The seat of the praeses (Präses, the head of the church) is Bielefeld. The EKvW emerged on 13 June 1945, when the ecclesiastical province of Westphalia within the Lutheran Church of the old-Prussian Union assumed its independence as church body of its own. The EKvW is a full member of the Evangelical Church in Germany (EKD), and the Reformed Alliance and is a church whose bases are in a Union between parishes in Lutheran and Calvinistic traditions. The church is also a member of the Communion of Protestant Churches in Europe.
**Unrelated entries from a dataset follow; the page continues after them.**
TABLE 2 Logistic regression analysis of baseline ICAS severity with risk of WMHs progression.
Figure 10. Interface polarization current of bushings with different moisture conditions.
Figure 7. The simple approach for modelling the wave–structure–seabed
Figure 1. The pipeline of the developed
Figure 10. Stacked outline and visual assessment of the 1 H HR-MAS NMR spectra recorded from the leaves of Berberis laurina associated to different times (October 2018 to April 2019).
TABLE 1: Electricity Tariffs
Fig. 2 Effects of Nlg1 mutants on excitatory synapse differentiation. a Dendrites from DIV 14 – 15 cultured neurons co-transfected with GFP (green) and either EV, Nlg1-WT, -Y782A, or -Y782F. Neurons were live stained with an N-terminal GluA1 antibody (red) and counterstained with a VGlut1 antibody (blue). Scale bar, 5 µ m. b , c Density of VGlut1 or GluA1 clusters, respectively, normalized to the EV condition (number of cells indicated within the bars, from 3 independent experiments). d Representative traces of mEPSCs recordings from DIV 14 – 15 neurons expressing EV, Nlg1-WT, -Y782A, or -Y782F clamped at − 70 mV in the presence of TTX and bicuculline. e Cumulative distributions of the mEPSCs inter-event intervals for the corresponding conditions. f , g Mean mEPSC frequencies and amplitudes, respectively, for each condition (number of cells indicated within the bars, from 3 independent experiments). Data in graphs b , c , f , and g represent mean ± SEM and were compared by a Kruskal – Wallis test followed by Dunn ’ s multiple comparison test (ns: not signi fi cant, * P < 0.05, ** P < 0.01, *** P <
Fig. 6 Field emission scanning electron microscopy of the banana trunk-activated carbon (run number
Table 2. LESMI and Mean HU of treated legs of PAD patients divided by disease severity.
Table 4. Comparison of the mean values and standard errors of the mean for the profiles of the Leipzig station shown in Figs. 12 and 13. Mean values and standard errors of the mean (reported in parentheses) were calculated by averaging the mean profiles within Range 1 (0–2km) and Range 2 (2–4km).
Präses (president) of the EKvW is Annette Kurschus (2012), as its first female leader.

== Präses (President) ==
- 1834–1835: Jakob von der Kuhlen
- 1835–1841: Christian Nonne
- 1841–1843: Bernhard Jacobi
- 1844–1874: Wilhelm Diedrich Albert
- 1874–1902: Ludwig Polscher
- 1902–1914: Friedrich König
- 1914–1927: Heinrich Kockelke
- 1927–1949: Karl Koch (until 1934 Präses der Provinzialsynode, 1934–1945 of Bekenntnissynode, since 1945 of synode)
- 1949–1968: Ernst Wilm
- 1969–1977: Hans Thimme
- 1977–1985: Heinrich Reiß
- 1985–1996: Hans-Martin Linnemann
- 1996–2004: Manfred Sorg
- 2004–2012: Alfred Buß
- 2012–2023: Annette Kurschus
- since 2025: Adelheid Ruck-Schröder

== Practices ==
The church permits the ordination of women. Blessing of same-sex marriages has been allowed from 2019.